The two series, Banded and Painted, are so close to each other anthropometrically that they may readily be pooled (see Appendix I, col. 11). Their type is a familiar one - a small Mediterranean, with cephalic indices ranging from 68 to 81, and a mean of 73.6. The mean cranial length is 185.5 mm., but individually they go as high as 196 mm. The vault height, 139 mm. is elevated in comparison to the other dimensions. The faces are short (116 mm.) and moderately narrow (130 mm.); both foreheads and jaws (minimum frontal 96 mm., bigonial 94 mm.) are also of moderate breadth. The orbits are low, with an orbital index mean of 80, the noses chamaerrhine, with a nasal index mean of 55. The highest orbitted skull has an orbital index of 91, the most leptorrhine a nasal index of 45.

Although this Danubian group is reasonably homogeneous, even with the small numbers available it is seen to include more than one type in the strictest sense. For example, the stature is low; Reche found a mean of 153 cm. for eight Banded male skeletons from Jordansmühl, and in this small series four mesocephalic crania are associated with higher statures than are the purely dolichocephalic ones. Some of the skulls with higher orbits and longer vaults differ again from the majority. On the whole, however, the group is definitely dolicho- to mesocephalic, and definitely Mediterranean. As far as the criteria studied may be invoked, this series is very similar to Sergi's Kurgan group from southern Russia, and may be considered to contain the same racial elements, although the Russian material as a whole is less homogeneous.

If we carry the comparison further, we find, again, strong resemblances in the Spanish Neolithic, and with all of the smaller Mediterranean groups. The Danubians undoubtedly represent anothern branch of the same racial group which entered Europe from North Africa through the southwestern avenue. Where they came from immediately before their arrival in Europe, however, it is impossible at the moment to tell.
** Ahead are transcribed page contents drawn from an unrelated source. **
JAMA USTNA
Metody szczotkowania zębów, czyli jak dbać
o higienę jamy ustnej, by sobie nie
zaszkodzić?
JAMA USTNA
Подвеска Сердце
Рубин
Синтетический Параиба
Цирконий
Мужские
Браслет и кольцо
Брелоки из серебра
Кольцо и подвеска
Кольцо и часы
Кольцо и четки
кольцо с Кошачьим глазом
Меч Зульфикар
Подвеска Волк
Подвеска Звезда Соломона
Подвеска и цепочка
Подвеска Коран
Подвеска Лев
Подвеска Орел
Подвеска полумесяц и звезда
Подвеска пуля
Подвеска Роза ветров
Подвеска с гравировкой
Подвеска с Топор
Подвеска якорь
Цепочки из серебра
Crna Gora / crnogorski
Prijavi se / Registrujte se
The Russian evidence, including that from Mariupol and Anau, leans heavily in favor of a trans-Euxine origin, but at the same time they might have come from Anatolia, from which we have as yet no Neolithic skeletal evidence. It is again possible that related elements from more than one geographical source made up the Danubian migrations.
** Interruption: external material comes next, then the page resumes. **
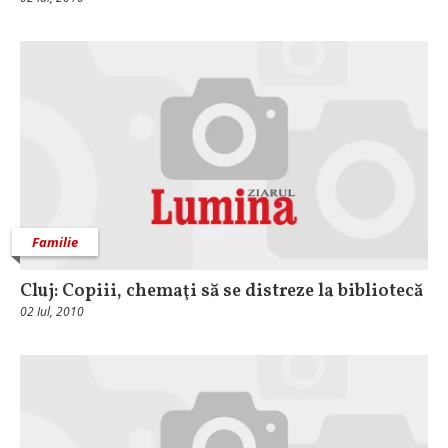
Familie
Cluj: Copiii, chemaţi să se distreze la bibliotecă
02 Iul, 2010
We do not know what language the Danubians spoke, nor what was the coloring of their skin, hair, and eyes. But we may surmise from the small evidence which has been assembled that the successive waves represented did not come from racially different parent groups.
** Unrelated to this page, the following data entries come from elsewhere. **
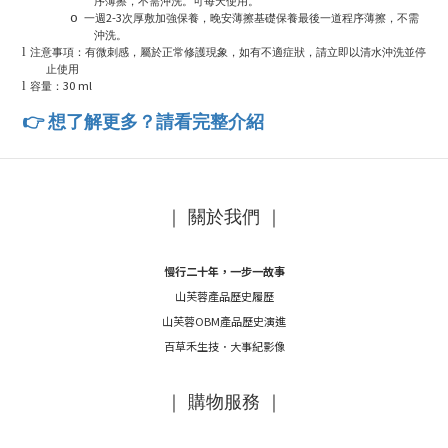
序薄擦，不需沖洗。可每天使用。
2-3
o
一週
次厚敷加強保養，晚安薄擦基礎保養最後一道程序薄擦，不需
沖洗。
l
注意事項：有微刺感，屬於正常修護現象，如有不適症狀，請立即以清水沖洗並停
止使用
30 ml
l
容量：
👉
想了解更多？請看完整介紹
｜ 關於我們 ｜
慢行二十年，一步一故事
山芙蓉產品歷史履歷
山芙蓉OBM產品歷史演進
百草禾生技．大事紀影像
｜ 購物服務 ｜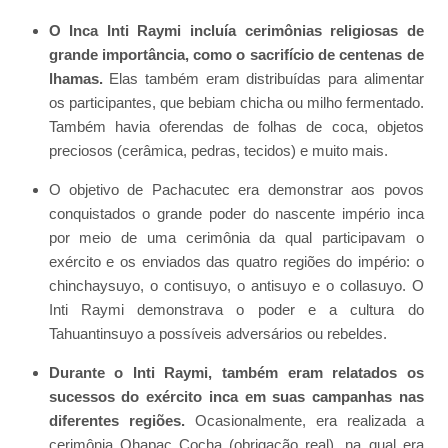
O Inca Inti Raymi incluía cerimônias religiosas de
grande importância, como o sacrifício de centenas de
lhamas.
Elas também eram distribuídas para alimentar
os participantes, que bebiam chicha ou milho fermentado.
Também havia oferendas de folhas de coca, objetos
preciosos (cerâmica, pedras, tecidos) e muito mais.
O objetivo de Pachacutec era demonstrar aos povos
conquistados o grande poder do nascente império inca
por meio de uma cerimônia da qual participavam o
exército e os enviados das quatro regiões do império: o
chinchaysuyo, o contisuyo, o antisuyo e o collasuyo. O
Inti Raymi demonstrava o poder e a cultura do
Tahuantinsuyo a possíveis adversários ou rebeldes.
Durante o Inti Raymi, também eram relatados os
sucessos do exército inca em suas campanhas nas
diferentes regiões.
Ocasionalmente, era realizada a
cerimônia Qhapac Cocha (obrigação real), na qual era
Although we cannot, from this evidence, state what racial elements were lacking in the Danubian countries during the Neolithic, we know that the culture bearers from the east belonged to, or included members of, the wider Mediterranean stock, which sems everywhere to be associated with the earliest food production; and the most important element seems to have been a small, light boned, rather infantile Mediterranean.


Notes:

46. Fewkes, V. J., Goldman, H., Ehrich, R. W., BASP, #9, 1933, pp. 17-32. Also, personal communication of Dr. V. J. Fewkes.

47. Bayer, J., MAGW, vol. 51, 1921, pp. 46-47.
Lebzelter, V., MAGW, vol. 66, 1936, pp. 14-15; ibid., "Sitzungberichte," p. 16.
Reche, O., AFA, vol. 35, 1908, pp. 232-237.

48. Donici, A., ACAP, 1931, pp. 114-115.
Lebzelter, V., WPZ, vol. 15, 1928, pp. 35-41.
Nestor, I., BRGK, #119, 1933, p. 37.
Schürer von Waldheim, Hella, MAGW, vols. 48-49, 1919, pp. 247-263.
Virchow, R., ZFE, vol. 22, 1890, p. 97.
Zimmerman, G., AJKS, vol. 10, 1935, pp. 227-236.